The editorial categories are research topics that have guided researchers during the recovery phase and continue to be the impetus behind the Documents Project’s digital archive and the Critical Documents book series. Developed by the project’s Editorial Board, each of the teams analyzed this framework and adapted it to their local contexts in developing their research objectives and work plans during the Recovery Phase. Learn more on the Editorial Framework page.
In this text, Leopoldo Zea outlines his vision for the future of Latin American philosophy, explaining how in order to be relevant it must be universally applicable and a product of the specific context of Latin America. Zea begins by arguing that philosophy, at the current moment (circa 1942), has become extremely relevant in the public milieu for the first time in Latin America and that this has occurred because of the widely perceived failure of European culture. He continues that one of the central questions with which Latin American philosophy is grappling involves the nature of the nexus between Latin American and European culture. Zea argues that the relationship of Latin Americans with European culture is contradictory and a huge problem for Latin American identity. Even though Latin Americans possess a “world view” that is similar to Europeans (they do not possess a pre-Columbian world view), they do not feel that European culture is their own. He traces such a dilemma to the fact that America has always been a product of European thought: “Europe needed America,” Zea explains, because when science eliminated the possibility of an ideal world in heaven, Europeans needed to find a new location for their idea of utopia. This has led Latin Americans to feel inferior because, assuming this European idea of America, they have not been able to fulfill its expectations. In order for Latin Americans to overcome their feelings of inadequacy, first, they must become “collaborators” in Western culture. The way they need to do this is to continue to work on the central abstract problems of Western philosophy (i.e. being, knowledge, God, etc.). Zea argues that issues such as these, which are considered “universal,” are also issues that have been considered from a Latin American context, reminding us that, even though presented as universal, European philosophy has always been based in specific cultural histories. It is the current imperative of Latin American philosophy to take on these issues with “the purpose of safekeeping the human essence: that which makes a man a man.” Ultimately, Zea states that Latin American philosophy must begin by pondering its own circumstances, but that it must expand its examination to broader abstract questions in order to be relevant within “universal culture.”
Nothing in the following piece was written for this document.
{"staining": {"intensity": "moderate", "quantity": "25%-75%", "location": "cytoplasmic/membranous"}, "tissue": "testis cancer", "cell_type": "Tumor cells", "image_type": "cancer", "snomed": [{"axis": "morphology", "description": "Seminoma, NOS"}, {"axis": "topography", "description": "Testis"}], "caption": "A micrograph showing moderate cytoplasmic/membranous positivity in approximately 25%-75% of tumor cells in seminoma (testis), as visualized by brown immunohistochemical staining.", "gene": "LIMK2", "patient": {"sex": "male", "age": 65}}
During the course of his faculty career at the Universidad Nacional Autónoma de México (UNAM), the Mexican philosopher, Leopoldo Zea (1912-2004), pondered at length how philosophy in Latin America emerged from a specific set of historical circumstances. Zea examined positivism in Mexico in a number of texts, including his book El positivismo en México (1943). This article, “The Actual Function of Philosophy in Latin America,” originally appeared in Spanish in the journal Cuadernos Americanos, in 1942. In this text, he outlines his vision for Latin American philosophy, explaining, among other things, why its development is so important for Western culture at the time. Zea argues, on the one hand, that the European cultural and political crisis has prompted Latin Americans to reflect on their own link with European culture. On the other, he states that the collapse of Europe presents Latin American philosophy with an opportunity to step in and work to preserve the humanist values of Western culture. Zea clearly sees the Latin American link to Europe as the main problem in their efforts to establish cultural and political identity. He views Nationalism as an ineffective response to Latin Americans’ inferiority complex with regard to Europe and the United States. In discussions concerning this issue, Zea cites Alfonso Reyes (1889-1959), a Mexican poet of the 1920s who spent most of his career working in Europe. He also disputes the idea that Latin America can claim indigenous cultures as its own.